By US Inc. staff, May 6, 2020
The year 2020 has seen one of the most unrivaled global events to ever impact the U.S. health system and economy. COVID-19 has infected 1.2 million Americans with current U.S fatalities at over 70,000 (as of this writing). The massive social ramifications of the novel coronavirus has scarred the landscape and left many wondering, “What’s next?”
The fallout has reached far and wide, and American universities and colleges were hit harder than many other industries. Social distancing guidelines and specific state recommendations forced early closures of the majority (if not all) of America’s universities and colleges. Many of the nation’s top schools are suffering hundreds of millions of dollars in losses, and administrators are requesting massive taxpayer-funded bailouts. Higher education has been transformed almost overnight. Classrooms, laboratories, faculty offices, libraries, stadiums, and dormitories stand empty; online learning has replaced the brick-and-mortar models; and deans and administrators are re-thinking the status quo.
Enter the National Association of Scholars.
The National Association of Scholars (NAS) is a 501(c)(3) non-profit organization based in New York City that seeks to reform higher education. The NAS is an independent membership association of faculty members, students, and others working to sustain the tradition of reasoned scholarship and civil debate in the university setting. The organization publishes quarterly journals and studies of current higher education policy and practices with the aim of drawing attention to the Academy’s weaknesses and encouraging improvement. Following the COVID-19 crisis, the organization has created a checklist to “revitalize” colleges and universities and to commandeer the funds from the federal coronavirus stimulus package. The NAS believes that this is an opportune time to get serious about holding higher ed. accountable for the funding these collegiate institutions receive from taxpayers, as well as to be more committed to dramatically decreasing administrative waste while championing Americanist interests.
Philosophically, the NAS believes that higher education should prepare students for virtuous citizenship which for the denizens of the U.S. should entail an understanding of the nature of democratic institutions including representative government. Rule of law is vital to the long-term health of the nation and a comprehensive understanding of Western civilization and (non-politicized) American history are key to preparing and educating future generations. Towards that end, they have published the monograph “Critical Care: The NAS Policy Recommendations to Restore American Higher Education After the 2020 Coronavirus Shutdown.”
Critical Care trumpets an ambitious rallying cry: “America’s leaders have the chance to make our colleges and universities truly great — the pride of America. We urge them to seize that opportunity.”

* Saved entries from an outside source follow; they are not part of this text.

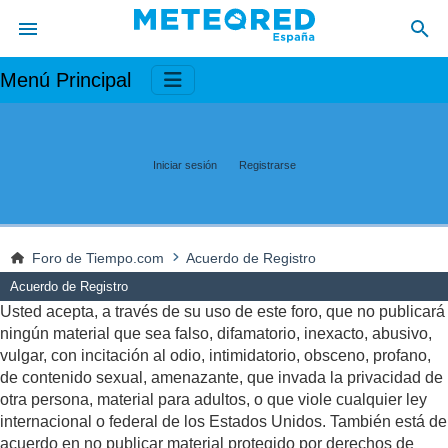
Menú Principal
Iniciar sesión
Registrarse
Foro de Tiempo.com
Acuerdo de Registro
Acuerdo de Registro
Usted acepta, a través de su uso de este foro, que no publicará
ningún material que sea falso, difamatorio, inexacto, abusivo,
vulgar, con incitación al odio, intimidatorio, obsceno, profano,
de contenido sexual, amenazante, que invada la privacidad de
otra persona, material para adultos, o que viole cualquier ley
internacional o federal de los Estados Unidos. También está de
acuerdo en no publicar material protegido por derechos de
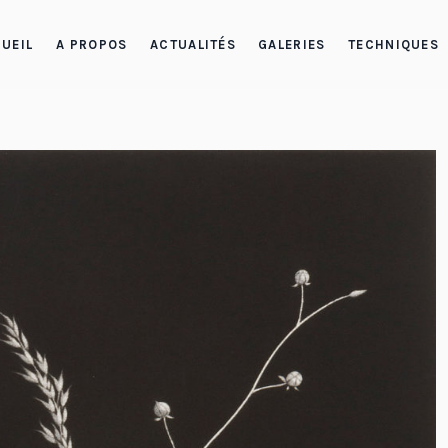
UEIL
A PROPOS
ACTUALITÉS
GALERIES
TECHNIQUES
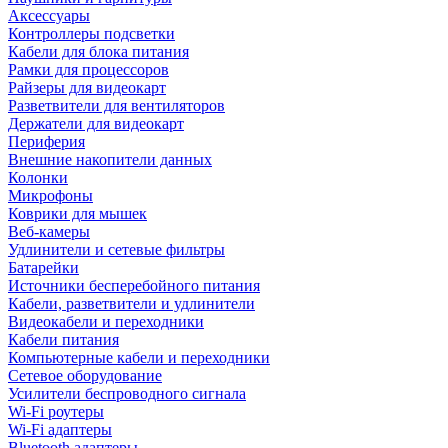
Аксессуары
Контроллеры подсветки
Кабели для блока питания
Рамки для процессоров
Райзеры для видеокарт
Разветвители для вентиляторов
Держатели для видеокарт
Периферия
Внешние накопители данных
Колонки
Микрофоны
Коврики для мышек
Веб-камеры
Удлинители и сетевые фильтры
Батарейки
Источники бесперебойного питания
Кабели, разветвители и удлинители
Видеокабели и переходники
Кабели питания
Компьютерные кабели и переходники
Сетевое оборудование
Усилители беспроводного сигнала
Wi-Fi роутеры
Wi-Fi адаптеры
Bluetooth адаптеры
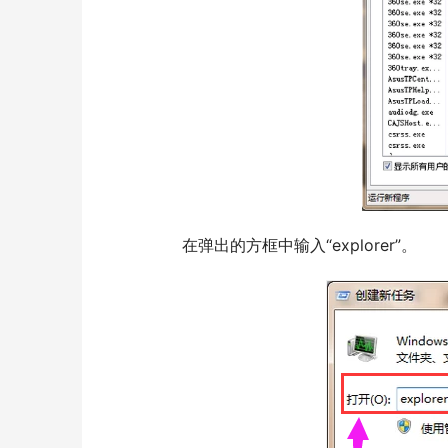
  	在弹出的方框中输入“explorer”。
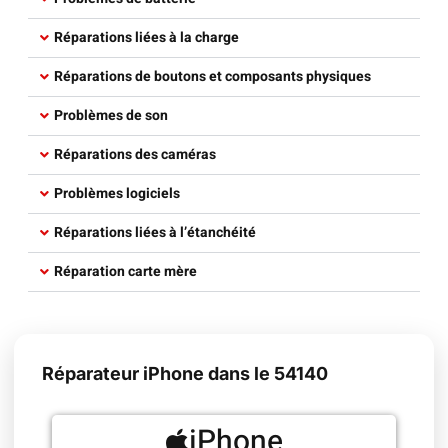
Réparations liées à la charge​
Réparations de boutons et composants physiques​
Problèmes de son
Réparations des caméras​
Problèmes logiciels​
Réparations liées à l’étanchéité​
Réparation carte mère​
Réparateur iPhone dans le 54140
iPhone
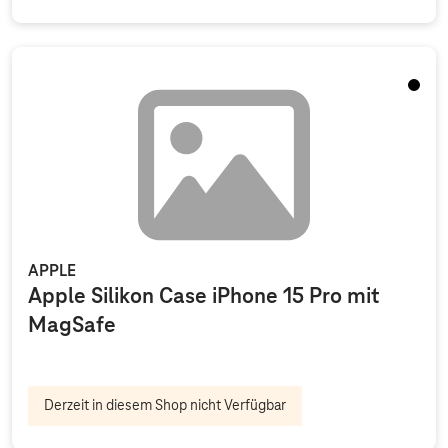
Schwa
APPLE
Apple Silikon Case iPhone 15 Pro mit
MagSafe
Derzeit in diesem Shop nicht Verfügbar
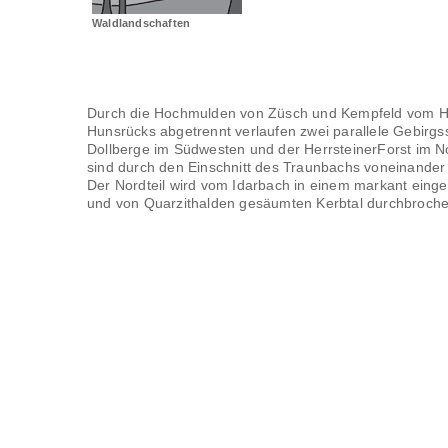
Waldlandschaften
Durch die Hochmulden von Züsch und Kempfeld vom H
Hunsrücks abgetrennt verlaufen zwei parallele Gebirgs
Dollberge im Südwesten und der HerrsteinerForst im N
sind durch den Einschnitt des Traunbachs voneinander 
Der Nordteil wird vom Idarbach in einem markant einge
und von Quarzithalden gesäumten Kerbtal durchbroche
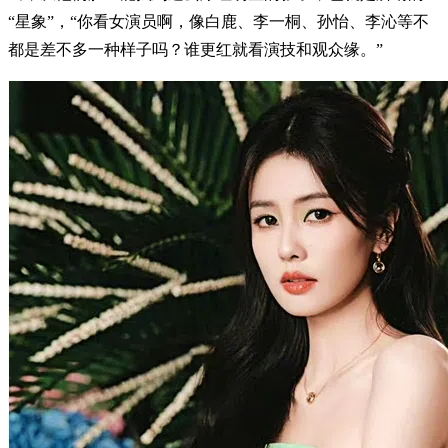
“星象”，“你看女演员啊，像白鹿、李一桐、孙怡、李沁等不
都是差不多一种样子吗？谁更红就看演技和观众缘。”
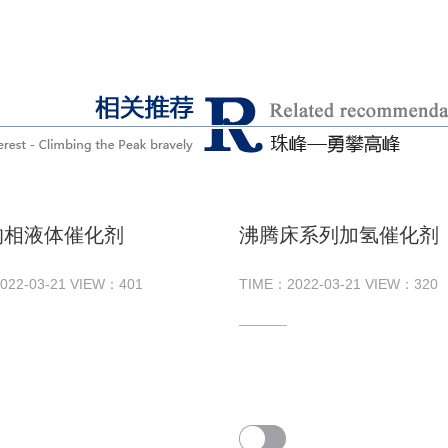
均相液体催化剂
沸腾床系列加氢催化剂
022-03-21
VIEW：
401
TIME：
2022-03-21
VIEW：
320
——​—​—​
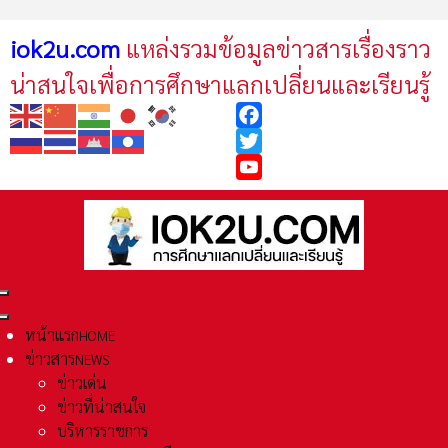
iok2u.com
แหล่งรวมข้อมูลข่าวสารเรื่องราว
น่าสนใจเพื่อการศึกษาแลกเปลี่ยนและเรียนรู้
Facebook
Twitter
YouTube
หน้าแรก
HOME
ข่าวสาร
NEWS
ข่าวเด่น
ข่าวที่น่าสนใจ
บริหารราชการ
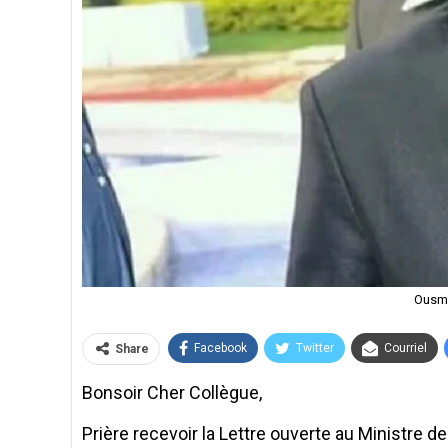
Ousma
Facebook
Twitter
Courriel
Share
Bonsoir Cher Collègue,
Prière recevoir la Lettre ouverte au Ministre de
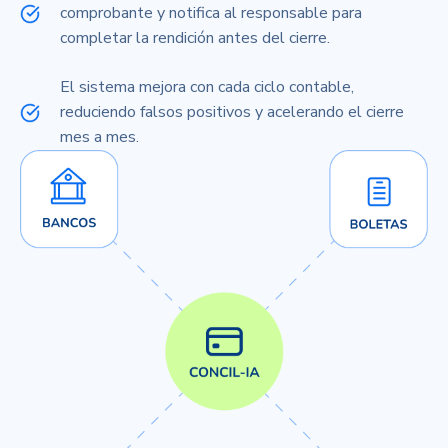
comprobante y notifica al responsable para
completar la rendición antes del cierre.
El sistema mejora con cada ciclo contable,
reduciendo falsos positivos y acelerando el cierre
mes a mes.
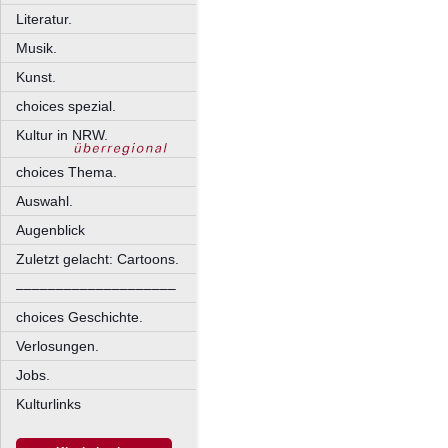
Literatur.
Musik.
Kunst.
choices spezial.
Kultur in NRW.
choices Thema.
Auswahl.
Augenblick
Zuletzt gelacht: Cartoons.
––––––––––––––––––––
choices Geschichte.
Verlosungen.
Jobs.
Kulturlinks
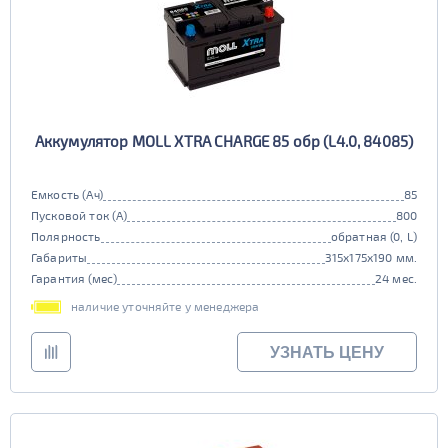
Аккумулятор MOLL XTRA CHARGE 85 обр (L4.0, 84085)
Емкость (Ач)
85
Пусковой ток (А)
800
Полярность
обратная (0, L)
Габариты
315x175x190 мм.
Гарантия (мес)
24 мес.
наличие уточняйте у менеджера
УЗНАТЬ ЦЕНУ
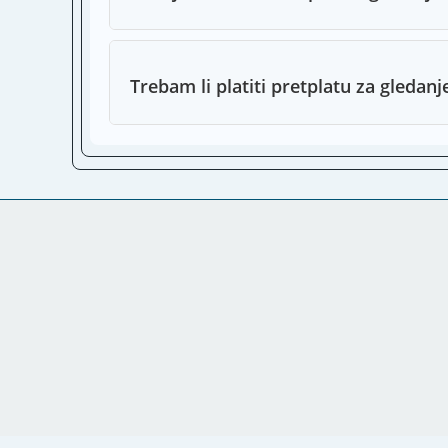
Trebam li platiti pretplatu za gledan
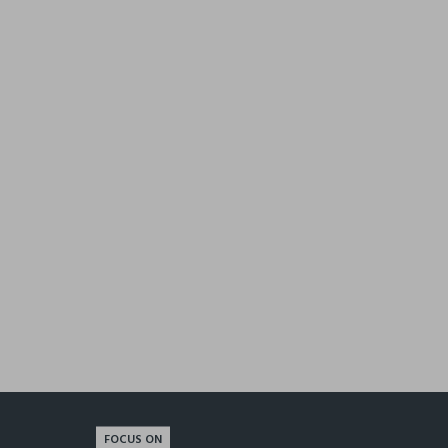
Upim, Pareo Copricostume Donna, Marrone Tabacco
10.99 EUR
39.99 EUR
FOCUS ON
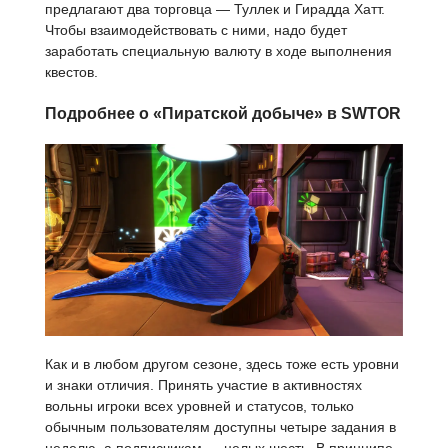
предлагают два торговца — Туллек и Гирадда Хатт.
Чтобы взаимодействовать с ними, надо будет
заработать специальную валюту в ходе выполнения
квестов.
Подробнее о «Пиратской добыче» в SWTOR
Как и в любом другом сезоне, здесь тоже есть уровни
и знаки отличия. Принять участие в активностях
вольны игроки всех уровней и статусов, только
обычным пользователям доступны четыре задания в
неделю, а подписчикам — целых шесть. В принципе,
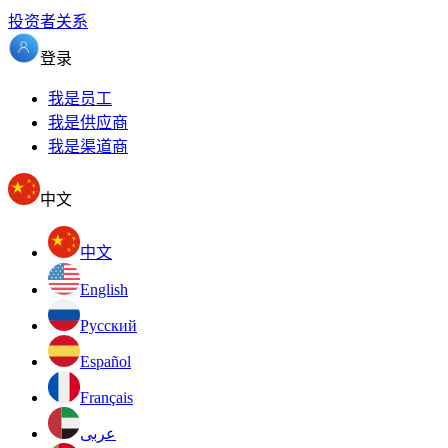
投资者关系
登录
我是员工
我是供应商
我是渠道商
中文
中文
English
Pусский
Español
Français
عربى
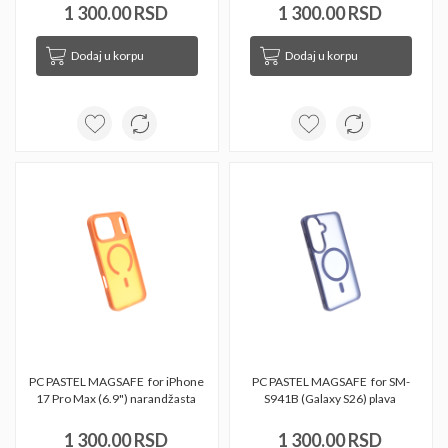
1 300.00 RSD
1 300.00 RSD
Dodaj u korpu
Dodaj u korpu
PC PASTEL MAGSAFE  for iPhone 
PC PASTEL MAGSAFE  for SM-
17 Pro Max (6.9") narandžasta 
S941B (Galaxy S26) plava 
1 300.00 RSD
1 300.00 RSD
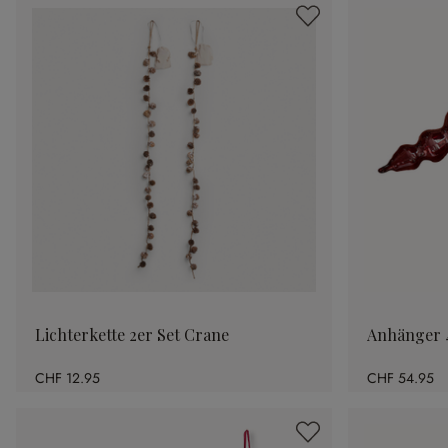
Lichterkette 2er Set Crane
Anhänger 4
CHF 12.95
CHF 54.95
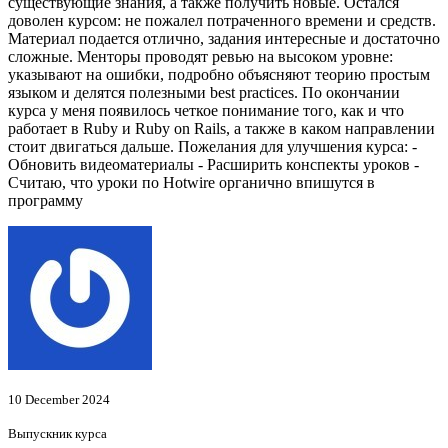
существующие знания, а также получить новые. Остался
доволен курсом: не пожалел потраченного времени и средств.
Материал подается отлично, задания интересные и достаточно
сложные. Менторы проводят ревью на высоком уровне:
указывают на ошибки, подробно объясняют теорию простым
языком и делятся полезными best practices. По окончании
курса у меня появилось четкое понимание того, как и что
работает в Ruby и Ruby on Rails, а также в каком направлении
стоит двигаться дальше. Пожелания для улучшения курса: -
Обновить видеоматериалы - Расширить конспекты уроков -
Считаю, что уроки по Hotwire органично впишутся в
программу
10 December 2024
Выпускник курса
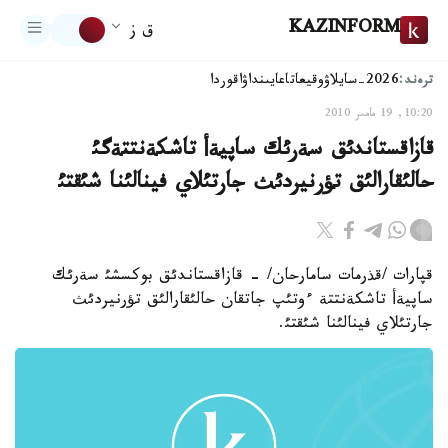
KAZINFORM
ق ز
ترەند:
2026-سايلاۋ
وقيعا
تاعايىنداۋ
اقوردا
10:20, 19 مامىر 2010
قازاقستاندئق سةرئك ساپيةأ تاشكةنتتةگئ
حالئقارالئق تؤرنيردئث جارتئلاي فينالئنا شئقتئ
قپارات /قذرمات سامارحان/ - قازاقستاندئق بوكسشئ سةرئك
ساپيةأ تاشكةنتتة ءوتئپ جاتقان حالئقارالئق تؤرنيردئث
جارتئلاي فينالئنا شئقتئ.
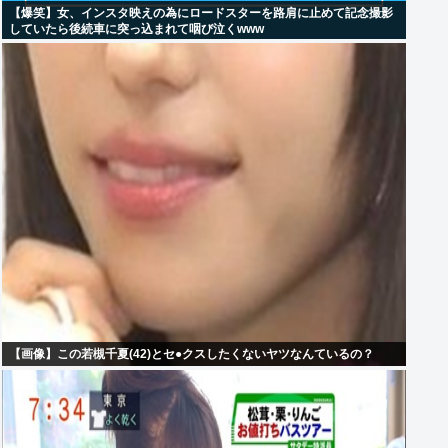
【爆笑】女、インスタ映えの為にロードスターを路肩に止めて記念撮影
していたら後続車に突っ込まれて咽び泣くwww
【画像】この若槻千夏(42)とセ●クスしたくないヤツなんているの？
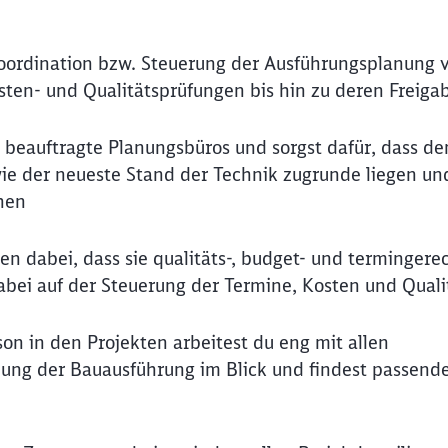
oordination bzw. Steuerung der Ausführungsplanung 
osten- und Qualitätsprüfungen bis hin zu deren Freiga
B. beauftragte Planungsbüros und sorgst dafür, dass de
ie der neueste Stand der Technik zugrunde liegen und
hen
en dabei, dass sie qualitäts-, budget- und termingere
abei auf der Steuerung der Termine, Kosten und Quali
n in den Projekten arbeitest du eng mit allen
anung der Bauausführung im Blick und findest passend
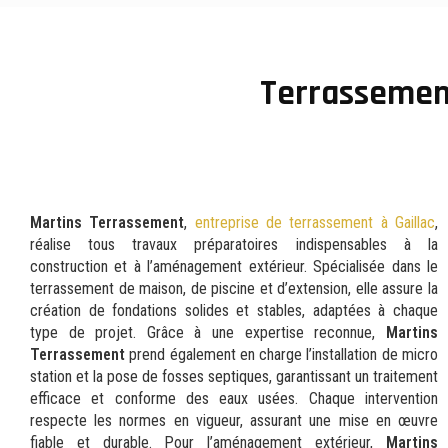
Terrassement
Martins Terrassement
,
entreprise de terrassement à Gaillac
,
réalise tous travaux préparatoires indispensables à la
construction et à l’aménagement extérieur. Spécialisée dans le
terrassement de maison, de piscine et d’extension, elle assure la
création de fondations solides et stables, adaptées à chaque
type de projet. Grâce à une expertise reconnue,
Martins
Terrassement
prend également en charge l’installation de micro
station et la pose de fosses septiques, garantissant un traitement
efficace et conforme des eaux usées. Chaque intervention
respecte les normes en vigueur, assurant une mise en œuvre
fiable et durable. Pour l’aménagement extérieur,
Martins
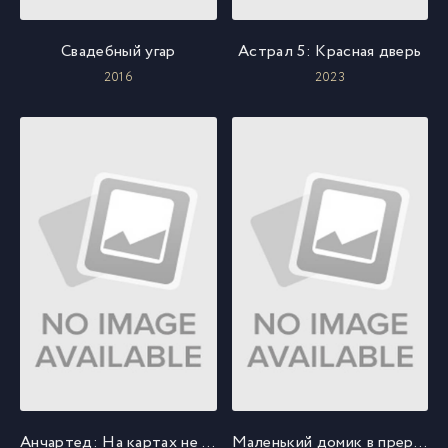
Свадебный угар
Астрал 5: Красная дверь
2016
2023
Анчартед: На картах не значится
Маленький домик в прериях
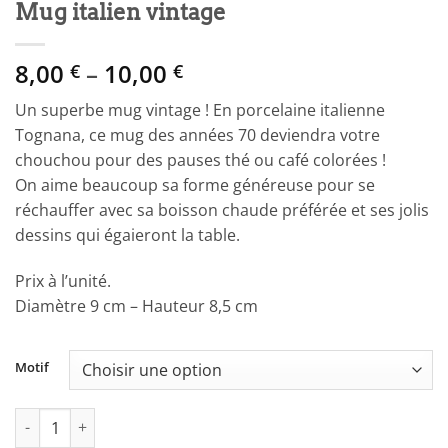
Mug italien vintage
Price
8,00
–
10,00
€
€
range:
Un superbe mug vintage ! En porcelaine italienne
8,00 €
Tognana, ce mug des années 70 deviendra votre
through
chouchou pour des pauses thé ou café colorées !
10,00 €
On aime beaucoup sa forme généreuse pour se
réchauffer avec sa boisson chaude préférée et ses jolis
dessins qui égaieront la table.
Prix à l’unité.
Diamètre 9 cm – Hauteur 8,5 cm
Motif
quantité de Mug italien vintage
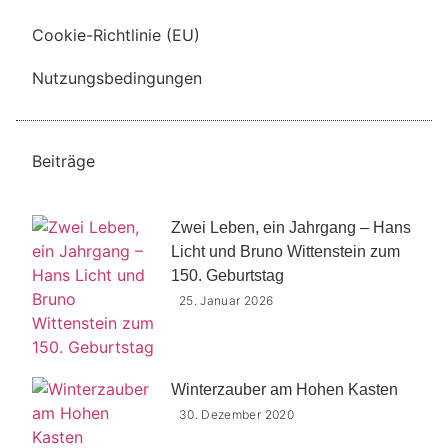
Cookie-Richtlinie (EU)
Nutzungsbedingungen
Beiträge
Zwei Leben, ein Jahrgang – Hans
Licht und Bruno Wittenstein zum
150. Geburtstag
25. Januar 2026
Winterzauber am Hohen Kasten
30. Dezember 2020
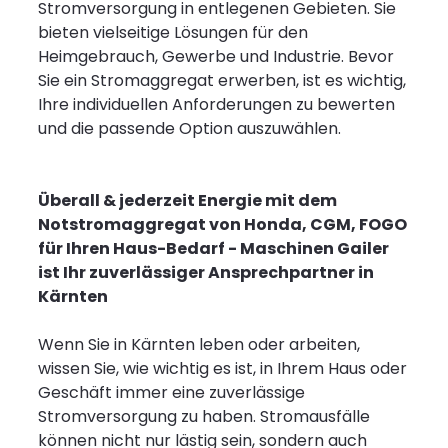
Stromversorgung in entlegenen Gebieten. Sie
bieten vielseitige Lösungen für den
Heimgebrauch, Gewerbe und Industrie. Bevor
Sie ein Stromaggregat erwerben, ist es wichtig,
Ihre individuellen Anforderungen zu bewerten
und die passende Option auszuwählen.
Überall & jederzeit Energie mit dem
Notstromaggregat von Honda, CGM, FOGO
für Ihren Haus-Bedarf - Maschinen Gailer
ist Ihr zuverlässiger Ansprechpartner in
Kärnten
Wenn Sie in Kärnten leben oder arbeiten,
wissen Sie, wie wichtig es ist, in Ihrem Haus oder
Geschäft immer eine zuverlässige
Stromversorgung zu haben. Stromausfälle
können nicht nur lästig sein, sondern auch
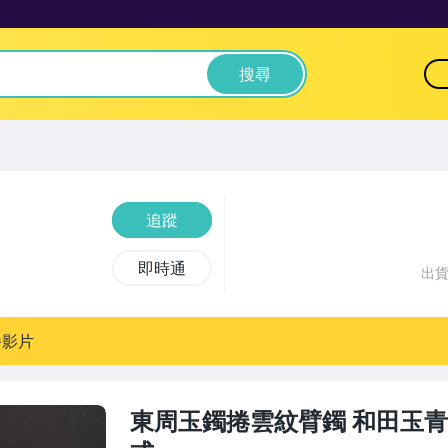
搜尋
追蹤
即時通
出
播影片
東周玉鐲捲雲紋臂鐲 和田玉青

Due to the lockdown, many academic institutions are currently clamoring for a government bailout, and, despite legitimate arguments against subsidies for colleges and universities, the NAS believes that they should receive more taxpayer support. However, the NAS also believes that legislators and regulators should tie bailout funds to much-needed common-sense reforms and address long-standing problems in higher education. For example, American national interests are of particular importance as we, the people, have seen a significant slide towards favoring foreign interests in academia particularly for the People’s Republic of China. Among the most egregious offenders – the establishment of Confucius Institutes (which are designed to promote Chinese language and culture but which have been credibly accused of engaging in industrial spying); the Thousand Talents Program that spreads Chinese Communist Party (CCP) propaganda, monitors Chinese nationalists in the U.S., steals American intellectual property, and creates a dependency on our nation’s schools for financial support from the CCP. Critical Care also argues that colleges and universities should be eligible to receive coronavirus-related bailout funds if they prohibit “sanctuary campus” policies and, instead, follow federal immigration laws and cooperate with enforcement agencies. Recipients of such funds should also be prohibited from hiring or enrolling illegal aliens including beneficiaries of the Deferred Action for Childhood Arrivals (DACA).
Highlights from the report:
– Limiting foreign dependence, particularly from countries such as China, that have demonstrated hostility towards American interests
– Supporting federal immigration laws by prohibiting illegal aliens to enroll as students
– Adhering to free speech and inquiry by inviting speakers, from a variety of viewpoints to be, respectfully, listened to
– Colleges and universities should only be entitled to coronavirus-bailout monies only if they receive no more than 20% of their tuition revenues from international students
– Colleges and universities should only receive bailout monies if they prohibit “sanctuary campus” policies
– Bailout recipients may not host a Confucius Institute or hire an academic who has received funding from the controversial Thousand Talents Program.
In spite of the cataclysmic societal disruptions caused by the virus, this is indeed a “teachable moment” to reevaluate our higher education systems, make them more transparent, and strategically focus on Americanist interests. Reform is needed on these key issues, and Critical Care provides a solid and persuasive blueprint for such reforms.